No doubt you have been wondering where I went this time. Wellll, the honest truth is that I have not blogged because I thought I had nothing to blog about. And yet, this morning, as I pondered about where the last two weeks had gone and why I had been so busy and nothing had gotten accomplished, I realized that I had dozens of things to blog about. Well, okay, five or six.

Number one: I have started a new sweater, the Phoenix arising from the ashes of the DAAGBF Cardie. Yep, your basic four-piece square sweater in a pretty swell cable and rib pattern. I confess that I have not done a lot of cable knitting in the last 5 or 6 years and that I entered into this with misgivings, but, truth be told, I'm loving it a lot more than that cardie. And 12 inches in, I have only had to tink out half a row to recover a dropped stitch. Not a single wee froggie in sight (touch wood!).

I would love to make it a long tunic, but I suspect I shall have to stop at about hip-length due to yarn constraints. Still, it's great fun knitting and I am being veerry cautious about the measuring and the counting. This time I'm gonna get it right!

Number two: I have also been spinning up a storm. Well, okay, maybe a rainshower. I have been working on color-blending samples for my upcoming color workshop, and I spent an afternoon indulging in this little yarn...

...blended from Ashford's Merino top in "Bean Sprout" and "Cheesecake" and Louet's Corriedale top in "Fuschia". It's a rather subtle colorway, but I really like it. It's also unusually chunky for my spinning, which was deliberate. There are about 60g of fibre in about 50 yards of woolen yarn--super soft and cushy. I would have made more, but I ran out of "Bean Sprout". still, there's enough for a nice little hat there.

Number three: Meanwhile, over on the Kromski, I was spinning lace.

Ashford's Corriedale top (?) in "Purple", 210 yards, 47 grams. Way more than I needed to spin for a project I have in mind and disappointingly scratchy, but really nice to look at.

Number four: No pictures of this project, but I have also taken on the role of 2009 Fibre Arts Program Coordinator for Olds College's Fibre Week. Basically, this means I am on the prowl for interesting workshops and workshop leaders for Fibre Week next year. Lots of computer time. (If you have any ideas or suggestions, drop me a line!)

Number five: I have also been working on setting up a Master Spinner Off-Campus Level 1 class up here in Fort McMurray. There is enough interest to pursue the idea, with about 10-12 people ready to give it a whirl (whorl?), but the finding of a space that is not cost-prohibitive and/or consistently available has led to some frustrations and some interesting new contacts. I have reached a point where I actually have two workable options and I am just waiting for a few details to be hashed out before I make the final decision. Of course, I will be teaching, which will lead to a whole other panic once the class is confirmed. Which leads to...

Number six: I was hired yesterday to teach a second Level 3 class at Fibre Week this year!!!! Wee-hoo! The College decided to split the class because they had more than the maximum enrollment and Level 3 is a tough level.

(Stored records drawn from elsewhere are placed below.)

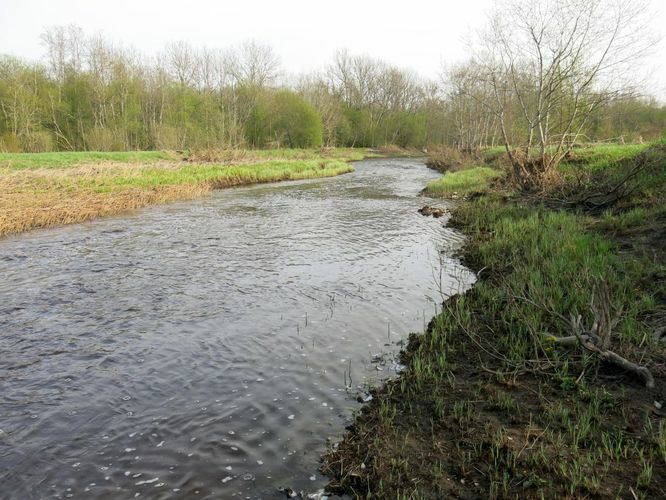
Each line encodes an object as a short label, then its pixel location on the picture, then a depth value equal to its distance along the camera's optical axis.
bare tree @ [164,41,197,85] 58.71
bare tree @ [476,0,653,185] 17.31
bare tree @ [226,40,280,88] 60.69
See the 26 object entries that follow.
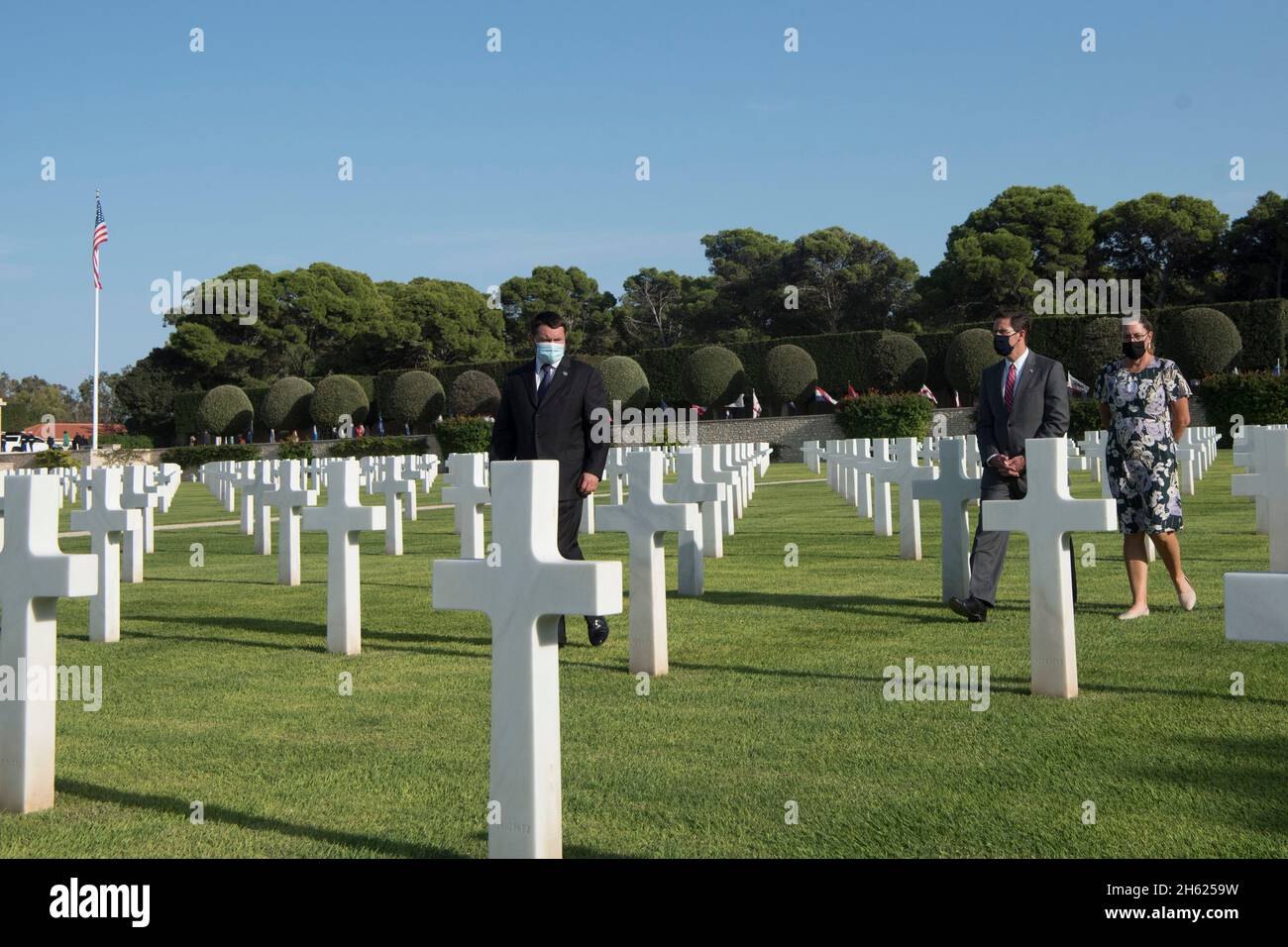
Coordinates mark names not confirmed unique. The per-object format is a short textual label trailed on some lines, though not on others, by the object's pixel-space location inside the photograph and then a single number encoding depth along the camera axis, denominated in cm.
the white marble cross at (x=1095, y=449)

Fortunately for me, the brilliant Roberta Murray is the other instructor, and since she wrote the module, she knows the level inside and out. Still, I had better get myself up to speed on a few things that I haven't thought about lately (MATH!).

Whoo! So I guess things have happened in the last couple of weeks. And, of course, this is not including the whirlwind visit of the lovely and talented Miss Lexi, SOYA gatherings, yoga classes, the beginning of soccer season, the ever-present sock project, or the advent of an actual spring and all the garden work that portends. At least now I know why I'm so busy!